À mon avis, cela confirme le sens que j’attribuais au mot «passing» puisque, s’il voulait dire croiser ou passer, cela reviendrait à dire que ces affichettes signifieraient qu’il est interdit de rouler sur la route où elles se trouvent. D’ailleurs, dans l’exemple que vous mentionniez, « After passing the river take the next exit on the highway », la traduction de cette expression se dirait plutôt ainsi : après avoir dépassé la rivière, prendre la prochaine sortie d’autoroute.
Bien dit Paul, vous auriez fait un bon avocat, dans la présente, vous faite un bon avocat du Diable!
Les subtilités et les nuances des langues. Souvent compliqué pour les gens qui ont seulement un anglais fonctionnel. Cependant, on ne sait rien de la vitesse du monsieur qui s’est fait intercepter pour ne pas avoir ralenti.
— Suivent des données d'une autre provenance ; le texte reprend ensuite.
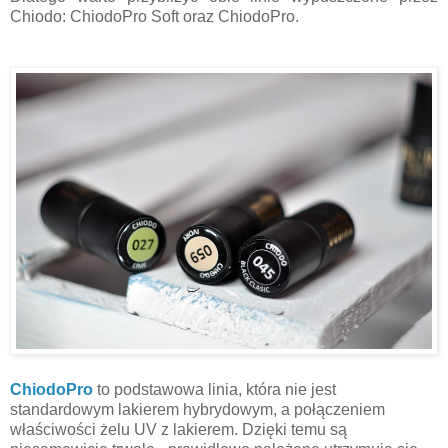
Chiodo: ChiodoPro Soft oraz ChiodoPro.
ChiodoPro
to podstawowa linia, która nie jest
standardowym lakierem hybrydowym, a połączeniem
właściwości żelu UV z lakierem. Dzięki temu są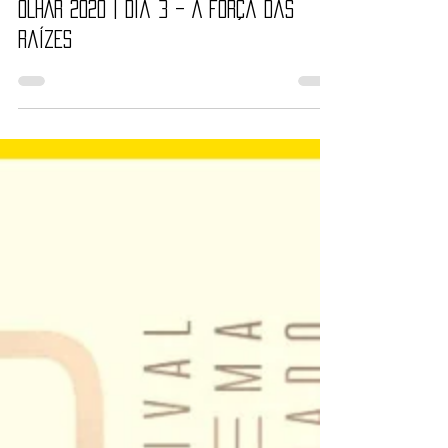
Nayara Reynaud
10 de out. de 2020
13 min de leitura
OLHAR 2020 | Dia 3 – A força das
raízes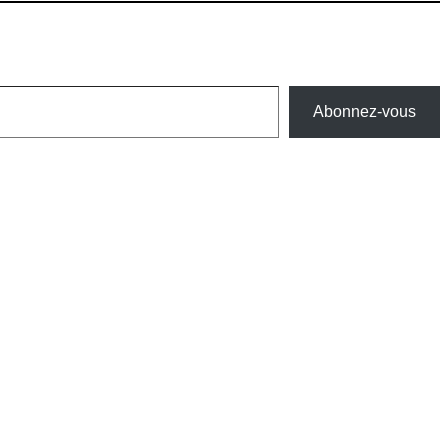
Abonnez-vous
Avez-vous déjà eu la chance de parler avec quelqu’un qui venait de se faire remettre un billet d’infraction dire qu’il l’a mérité???
Estelle,
La contravention reçue par personne dont j’ai parlé ne lui a pas été signifiée pour avoir outrepassé la vitesse légale affichée sur le bord cette route, mais plutôt pour ne pas avoir ralenti en arrivant près d’une voiture de police immobilisée avec gyrophares allumés.
Il a mérité cette contravention même si c’était en sens inverse,
On parle ici d’interprétation de lois ailleurs qu’au QC, alors qu’une majorité de conducteurs applique mal la notion de corridor de sécurité lorsqu’un véhicule d’urgence est immobilisé sur l’accotement .
Dans un tel cas, il faut ralentir et s’éloigner sans nécessairement changer de voie.
Une majorité change complètement de voie même sur une autoroute, ce qui engendre des freinages brusques dans la file de circulation.
Voici un résumé des lois du Canada et également Américaines pour la notion de couloir de sécurité….et contrairement à la dernière affirmation…s’il est possible de changer de voie en sécurité il est recommandé de le faire tout en ralentissant la vitesse….pour ce qui est de la Saskatchewan….Réduire sa vitesse à 60 km/h ou moins sauf si on se trouve sur une autoroute à voies divisées et si on se déplace dans une direction opposée….
M. Tremblay: vous me faites dire des choses que je n’ai pas dites.
J’ai utilisé l’expression « sans nécessairement changer de voie ».
Donc votre prétention « contrairement » est inexacte.